Canada’s hot housing market is beginning to cool off, Scotiabank said Wednesday in a new report, with average home prices expected to decline by about 10 per cent over the next two to three years.

Scotiabank economists warn that the housing price correction will largely occur in the Toronto and Vancouver markets.

Senior Economist at Scotiabank Adrienne Warren said in a statement that in those markets, “supply risks and affordability pressures have the potential to trigger larger price adjustments.”

The report said record home prices combined with tighter home-buying rules are making home ownership less affordable for some would-be buyers, and are therefore dampening the housing market’s momentum despite record-low borrowing costs.

"Canada's housing market is expected to avoid the sharp downturn witnessed in the United States and Europe," Warren said."However, the downside risks to domestic housing activity are increasing.”

Warren said the slowdown’s impact “may not become fully visible until mid-decade."

The Scotiabank document follows reports issued early last month that found a real-estate slowdown in both Toronto and Vancouver.

The Greater Toronto Realtors Association said that the number of pre-owned homes that were sold in June was down 13 per cent from June of last year.

In the city of Toronto, 3,520 homes were sold in June 2012, at an average price of $554,077. In the same month in 2011, 4,053 homes were sold at an average price of $511,591.

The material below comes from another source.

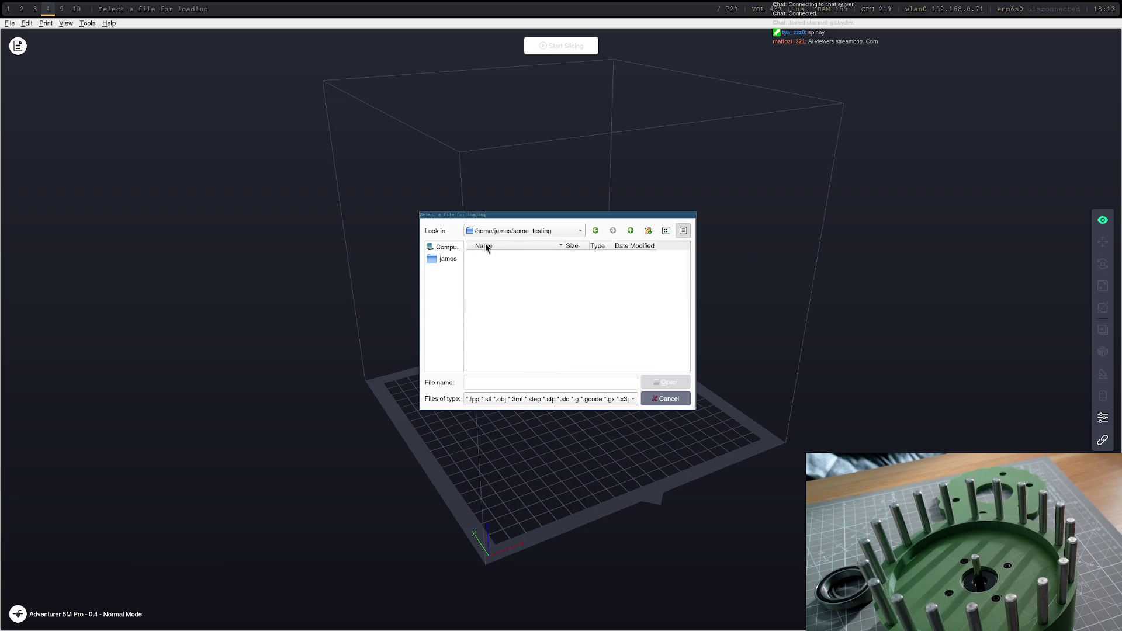
{"action": "left_click", "coordinate": [631, 231]}
{"action": "scroll", "coordinate": [478, 350], "scroll_direction": "down", "scroll_amount": 4}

Meanwhile, the Real Estate Board of Greater Vancouver said at the same time that detached home sales were down 37.4 per cent in June compared to the same month last year.

The board said there were 2,362 sales in June, down 27.6 per cent from the 3,262 sales in June 2011. June sales were also down significantly from those in May, when 2,853 homes were sold.

The market news comes on the heels of changes to mortgage rules that essentially made more Canadians ineligible to buy a home. The new regulations reduce the amortization period for government-insured mortgages to 25 years from 30 years.

Also, lenders can now issue home-equity loans for a maximum of 80 per cent of a property’s value.

The Scotiabank report says that the balance sheets of Canadian households remain in good shape, with real-estate equity sitting at an average of 67 per cent. However, Canadians are still carrying high personal debt loads, and with their balance sheets so heavily skewed to real estate, they are vulnerable to a sharp price correction.

The report points out that after the decade-long housing boom, pent-up demand has largely been exhausted and home ownership in Canada is now at record levels.

However some markets, especially Toronto and Vancouver, are in danger of over-supply, particularly the condominium markets in major urban centres.

The report notes that strong demand supports current high-rise projects. However, the ongoing high rate of condo construction combined with a projected higher rate of unsold units threatens a sharp price correction.

Last Thursday, Urbanation, which tracks Toronto’s high-rise market, warned of rising unsold condo units in a report of its own.

According to that report, unsold condo units in the city reached a high of 18,123 by the end of June. The report also said new unit sales were down 50 per cent from last year.

Earlier this month, the Toronto Real Estate Board said a dip in condo sales led an overall slide in the city’s real estate market.

The TREB report said home sales slipped by 1.5 per cent in July compared to the same month in 2011. However, the biggest decline was in the condominium market, where sales slid by 10 per cent in the same month.